• **Task prompt**
Write a continuation of the passage below about the Immortal Regiment marches, starting after its last sentence.

• **Exercise text**
□ □ □

The most dramatic case of the divisions sown by Mr. Putin’s politicization of World War II is the Immortal Regiment, the May 9 practice of marching with portraits of dead family members.

Begun in 2012 as a grass-roots movement in the Siberian city of Tomsk, the ritual became immensely popular as a way of bringing to life a fading generation. The marches drew millions across the former Soviet Union and in cities around the world with large post-Soviet diasporas.

But it was soon co-opted by the Russian government, “which saw a threat in an independent movement,” Sergei V. Lapenkov, one of the founders, said in a phone interview from Moscow. Mr. Putin personally joined the march on several occasions, seeking to channel the memory of those who died into support for his rule.

Last month, Mr. Lapenkov and his co-founders issued a statement disassociating themselves from what their movement had become, declaring that “we no longer consider it possible to associate ourselves with what is happening in the columns on the street.”

This year, Mr. Lapenkov said, the authorities removed the logo of a crane from the banners held up at the head of the parade, because the bird was seen as too solemn and not “mobilizing” enough. Instead, the organizers are encouraging marchers to affix the letter “Z” to the portraits of their relatives to show support for the war in Ukraine.

□ □ □

• **Dataset records**
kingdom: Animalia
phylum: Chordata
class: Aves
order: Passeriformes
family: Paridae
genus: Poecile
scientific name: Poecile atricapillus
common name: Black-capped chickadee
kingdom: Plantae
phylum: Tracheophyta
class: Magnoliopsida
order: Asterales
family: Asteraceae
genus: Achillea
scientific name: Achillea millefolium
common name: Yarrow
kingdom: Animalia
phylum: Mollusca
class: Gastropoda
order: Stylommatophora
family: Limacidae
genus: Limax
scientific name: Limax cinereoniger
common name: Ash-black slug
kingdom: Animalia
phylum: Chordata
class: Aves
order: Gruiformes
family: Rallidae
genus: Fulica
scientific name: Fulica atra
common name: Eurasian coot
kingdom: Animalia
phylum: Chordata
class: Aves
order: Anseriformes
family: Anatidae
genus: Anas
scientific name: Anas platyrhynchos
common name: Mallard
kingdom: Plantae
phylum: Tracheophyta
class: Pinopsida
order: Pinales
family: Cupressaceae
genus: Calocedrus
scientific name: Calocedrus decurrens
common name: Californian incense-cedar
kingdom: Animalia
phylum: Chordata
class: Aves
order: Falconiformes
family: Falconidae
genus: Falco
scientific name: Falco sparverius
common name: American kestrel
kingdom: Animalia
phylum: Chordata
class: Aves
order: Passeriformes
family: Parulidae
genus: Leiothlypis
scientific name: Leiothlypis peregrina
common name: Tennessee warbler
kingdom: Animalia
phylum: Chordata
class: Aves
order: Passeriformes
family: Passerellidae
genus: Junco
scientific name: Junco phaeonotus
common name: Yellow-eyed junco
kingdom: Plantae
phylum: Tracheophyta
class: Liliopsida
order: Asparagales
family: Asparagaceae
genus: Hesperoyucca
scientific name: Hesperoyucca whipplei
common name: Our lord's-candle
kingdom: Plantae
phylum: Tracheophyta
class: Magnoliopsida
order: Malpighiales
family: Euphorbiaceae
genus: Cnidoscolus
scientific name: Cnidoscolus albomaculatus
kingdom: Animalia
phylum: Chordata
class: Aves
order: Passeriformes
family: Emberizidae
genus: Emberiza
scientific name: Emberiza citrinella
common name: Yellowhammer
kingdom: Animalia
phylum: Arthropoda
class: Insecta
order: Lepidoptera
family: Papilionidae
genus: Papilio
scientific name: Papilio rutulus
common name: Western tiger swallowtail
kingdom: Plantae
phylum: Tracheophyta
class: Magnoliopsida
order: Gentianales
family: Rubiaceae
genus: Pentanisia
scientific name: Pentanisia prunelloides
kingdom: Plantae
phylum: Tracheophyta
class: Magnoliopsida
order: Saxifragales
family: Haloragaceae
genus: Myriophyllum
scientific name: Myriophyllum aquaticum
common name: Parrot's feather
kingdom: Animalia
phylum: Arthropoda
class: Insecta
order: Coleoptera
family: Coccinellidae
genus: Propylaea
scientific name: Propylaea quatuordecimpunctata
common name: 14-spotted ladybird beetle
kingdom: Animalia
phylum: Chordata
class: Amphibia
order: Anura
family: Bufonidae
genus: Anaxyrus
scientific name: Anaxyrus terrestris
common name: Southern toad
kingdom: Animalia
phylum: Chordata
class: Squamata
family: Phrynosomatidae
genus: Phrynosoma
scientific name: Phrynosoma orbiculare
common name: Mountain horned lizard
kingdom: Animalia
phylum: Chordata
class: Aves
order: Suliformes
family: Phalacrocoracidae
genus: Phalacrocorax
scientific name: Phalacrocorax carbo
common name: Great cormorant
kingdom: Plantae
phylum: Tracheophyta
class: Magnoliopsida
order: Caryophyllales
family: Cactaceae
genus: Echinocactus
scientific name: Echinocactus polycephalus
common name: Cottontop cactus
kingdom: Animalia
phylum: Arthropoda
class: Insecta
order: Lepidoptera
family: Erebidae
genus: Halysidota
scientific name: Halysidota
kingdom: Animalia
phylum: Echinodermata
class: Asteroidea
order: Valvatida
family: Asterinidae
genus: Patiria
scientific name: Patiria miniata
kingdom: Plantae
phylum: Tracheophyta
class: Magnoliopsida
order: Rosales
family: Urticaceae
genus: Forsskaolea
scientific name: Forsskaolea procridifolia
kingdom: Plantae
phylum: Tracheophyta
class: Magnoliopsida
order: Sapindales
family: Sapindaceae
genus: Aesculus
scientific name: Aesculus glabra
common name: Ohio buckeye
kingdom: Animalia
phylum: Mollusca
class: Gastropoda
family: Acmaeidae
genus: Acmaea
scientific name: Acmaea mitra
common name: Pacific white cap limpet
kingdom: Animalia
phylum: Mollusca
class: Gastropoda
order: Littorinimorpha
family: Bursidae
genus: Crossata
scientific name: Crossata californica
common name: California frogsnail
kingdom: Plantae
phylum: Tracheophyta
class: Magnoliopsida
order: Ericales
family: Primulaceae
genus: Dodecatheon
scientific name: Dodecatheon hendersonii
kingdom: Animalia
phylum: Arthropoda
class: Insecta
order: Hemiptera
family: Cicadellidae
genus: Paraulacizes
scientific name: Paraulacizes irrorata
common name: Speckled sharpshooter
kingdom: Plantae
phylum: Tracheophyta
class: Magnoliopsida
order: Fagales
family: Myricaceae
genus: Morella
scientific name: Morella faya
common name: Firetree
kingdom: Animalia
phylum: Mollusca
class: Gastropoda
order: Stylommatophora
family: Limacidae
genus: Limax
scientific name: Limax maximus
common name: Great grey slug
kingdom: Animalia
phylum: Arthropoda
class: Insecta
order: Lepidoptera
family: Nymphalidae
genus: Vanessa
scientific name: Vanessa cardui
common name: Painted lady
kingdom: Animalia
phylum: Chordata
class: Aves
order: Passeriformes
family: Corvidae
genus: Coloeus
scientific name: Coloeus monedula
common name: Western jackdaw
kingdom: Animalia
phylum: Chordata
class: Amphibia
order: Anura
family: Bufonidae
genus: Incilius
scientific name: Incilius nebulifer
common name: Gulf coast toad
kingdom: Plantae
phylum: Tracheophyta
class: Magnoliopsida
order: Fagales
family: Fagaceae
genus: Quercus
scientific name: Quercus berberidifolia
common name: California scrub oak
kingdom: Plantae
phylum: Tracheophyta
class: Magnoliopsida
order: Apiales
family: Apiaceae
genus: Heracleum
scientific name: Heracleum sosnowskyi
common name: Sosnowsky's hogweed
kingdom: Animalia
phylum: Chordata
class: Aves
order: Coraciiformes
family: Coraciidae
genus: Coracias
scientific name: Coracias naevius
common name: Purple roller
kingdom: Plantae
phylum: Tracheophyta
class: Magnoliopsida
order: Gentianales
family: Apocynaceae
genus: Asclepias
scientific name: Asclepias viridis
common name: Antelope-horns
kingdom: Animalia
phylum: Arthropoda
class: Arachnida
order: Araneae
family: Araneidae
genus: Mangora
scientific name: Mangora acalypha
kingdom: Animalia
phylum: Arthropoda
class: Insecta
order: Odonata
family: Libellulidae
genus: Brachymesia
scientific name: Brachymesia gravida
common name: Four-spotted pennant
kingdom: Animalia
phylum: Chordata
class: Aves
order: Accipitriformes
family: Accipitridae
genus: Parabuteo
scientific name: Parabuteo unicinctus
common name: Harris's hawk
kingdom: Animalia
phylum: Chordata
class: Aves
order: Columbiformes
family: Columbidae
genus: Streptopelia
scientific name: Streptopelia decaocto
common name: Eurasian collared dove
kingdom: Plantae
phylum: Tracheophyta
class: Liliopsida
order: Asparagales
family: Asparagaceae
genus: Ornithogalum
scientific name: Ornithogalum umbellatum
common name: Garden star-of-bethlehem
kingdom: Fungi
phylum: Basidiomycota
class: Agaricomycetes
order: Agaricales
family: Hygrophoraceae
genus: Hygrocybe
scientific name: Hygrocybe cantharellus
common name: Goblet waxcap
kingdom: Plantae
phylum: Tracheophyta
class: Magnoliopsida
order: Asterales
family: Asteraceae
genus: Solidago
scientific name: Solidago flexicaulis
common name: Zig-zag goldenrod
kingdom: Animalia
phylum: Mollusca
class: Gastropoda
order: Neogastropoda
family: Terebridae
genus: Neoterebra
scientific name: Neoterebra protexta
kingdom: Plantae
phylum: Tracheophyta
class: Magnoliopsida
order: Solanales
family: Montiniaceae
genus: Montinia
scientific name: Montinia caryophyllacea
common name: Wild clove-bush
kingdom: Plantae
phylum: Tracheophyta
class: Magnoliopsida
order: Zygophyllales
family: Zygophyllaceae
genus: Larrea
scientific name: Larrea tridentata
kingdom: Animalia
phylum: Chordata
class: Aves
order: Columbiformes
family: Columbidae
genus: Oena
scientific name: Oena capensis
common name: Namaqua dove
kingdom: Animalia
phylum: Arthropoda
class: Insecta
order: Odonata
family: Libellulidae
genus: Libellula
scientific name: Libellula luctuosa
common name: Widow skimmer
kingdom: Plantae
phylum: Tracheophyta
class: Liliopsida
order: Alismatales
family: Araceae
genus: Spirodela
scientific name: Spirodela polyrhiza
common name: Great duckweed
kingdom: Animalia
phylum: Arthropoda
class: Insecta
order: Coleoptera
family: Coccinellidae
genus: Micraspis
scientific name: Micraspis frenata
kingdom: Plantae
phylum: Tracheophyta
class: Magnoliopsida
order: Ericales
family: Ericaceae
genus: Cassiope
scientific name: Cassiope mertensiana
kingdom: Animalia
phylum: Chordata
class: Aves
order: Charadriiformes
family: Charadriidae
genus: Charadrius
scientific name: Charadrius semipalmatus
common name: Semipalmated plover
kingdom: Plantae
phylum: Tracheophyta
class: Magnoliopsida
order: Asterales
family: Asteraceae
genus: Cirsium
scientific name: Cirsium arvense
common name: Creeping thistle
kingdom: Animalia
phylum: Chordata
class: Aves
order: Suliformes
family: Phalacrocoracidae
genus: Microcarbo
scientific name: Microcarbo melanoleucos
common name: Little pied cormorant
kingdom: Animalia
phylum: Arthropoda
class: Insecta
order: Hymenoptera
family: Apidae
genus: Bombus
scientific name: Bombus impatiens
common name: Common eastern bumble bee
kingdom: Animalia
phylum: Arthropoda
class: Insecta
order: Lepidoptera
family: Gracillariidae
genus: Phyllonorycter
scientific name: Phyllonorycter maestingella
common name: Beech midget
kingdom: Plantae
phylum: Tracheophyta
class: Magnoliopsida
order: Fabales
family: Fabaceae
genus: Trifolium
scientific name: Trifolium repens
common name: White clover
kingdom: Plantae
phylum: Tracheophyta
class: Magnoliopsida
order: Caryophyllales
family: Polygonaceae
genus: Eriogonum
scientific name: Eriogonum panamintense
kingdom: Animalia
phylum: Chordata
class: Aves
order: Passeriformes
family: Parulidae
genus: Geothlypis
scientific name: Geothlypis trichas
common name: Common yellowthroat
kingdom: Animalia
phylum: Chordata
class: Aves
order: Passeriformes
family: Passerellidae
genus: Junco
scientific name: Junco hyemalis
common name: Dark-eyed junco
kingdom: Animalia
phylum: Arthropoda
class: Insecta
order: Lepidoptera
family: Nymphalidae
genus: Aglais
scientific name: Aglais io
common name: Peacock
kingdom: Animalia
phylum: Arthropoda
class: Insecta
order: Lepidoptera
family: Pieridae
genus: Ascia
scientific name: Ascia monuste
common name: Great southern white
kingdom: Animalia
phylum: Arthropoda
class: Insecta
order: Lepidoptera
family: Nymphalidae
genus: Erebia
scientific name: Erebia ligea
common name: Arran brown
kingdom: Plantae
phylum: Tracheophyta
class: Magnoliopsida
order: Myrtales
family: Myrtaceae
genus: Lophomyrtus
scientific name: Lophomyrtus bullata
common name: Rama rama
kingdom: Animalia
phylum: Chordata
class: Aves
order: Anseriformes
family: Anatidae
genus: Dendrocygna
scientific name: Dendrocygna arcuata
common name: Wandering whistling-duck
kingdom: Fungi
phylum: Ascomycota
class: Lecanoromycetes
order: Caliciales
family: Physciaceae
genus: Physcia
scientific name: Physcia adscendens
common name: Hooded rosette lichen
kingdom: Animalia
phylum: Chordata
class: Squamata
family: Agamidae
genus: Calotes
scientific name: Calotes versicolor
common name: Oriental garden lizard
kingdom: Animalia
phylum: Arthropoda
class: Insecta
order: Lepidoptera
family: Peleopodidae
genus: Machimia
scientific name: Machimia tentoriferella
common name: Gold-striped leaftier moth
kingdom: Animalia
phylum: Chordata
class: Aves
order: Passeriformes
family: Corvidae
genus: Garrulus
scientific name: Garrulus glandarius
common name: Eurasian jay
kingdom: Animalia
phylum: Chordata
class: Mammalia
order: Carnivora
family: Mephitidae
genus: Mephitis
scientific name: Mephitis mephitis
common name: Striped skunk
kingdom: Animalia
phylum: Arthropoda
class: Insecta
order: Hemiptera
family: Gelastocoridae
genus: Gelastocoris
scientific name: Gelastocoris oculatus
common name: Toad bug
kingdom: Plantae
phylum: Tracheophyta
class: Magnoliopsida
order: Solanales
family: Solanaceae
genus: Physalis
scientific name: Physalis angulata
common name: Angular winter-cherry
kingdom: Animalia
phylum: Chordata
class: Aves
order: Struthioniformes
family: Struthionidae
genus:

□ □ □

• **Result of the exercise**
“If we go down this path, it will be very dangerous for my country, for my homeland, because it will lead to strife between people,” Mr. Lapenkov said of the idea of bringing the “Z” or any other political symbols into the march. “The point of the regiment was to unite as many people as possible.”

Mr. Lapenkov said he did not plan to join the march on Monday, but that many of those who do are acting only in the memory of their relatives, not in “support for a certain political agenda.”

Ms. Romanova, whose grandmother was a nurse, is a coordinator of an Immortal Regiment march in the Ivanovo region near Moscow, and echoed the idea that World War II memory should not be used to galvanize support for today’s war.

“I think we have to set apart these two events, because if you throw everything into one pile, no one will understand anything,” Ms. Romanova, a psychologist, 44, said in a phone interview. “I am going out specifically with the goal of honoring the memory of my loved ones.”

As she spoke, she passed a billboard on the side of a local military commissariat building showing Soviet World War II posters and the words: “Everything for the front! Everything to victory! For victory!” A photo of the billboard she sent later showed that some of the Cyrillic letters were replaced by a Latin “Z” and “V,” another signal of support for the war.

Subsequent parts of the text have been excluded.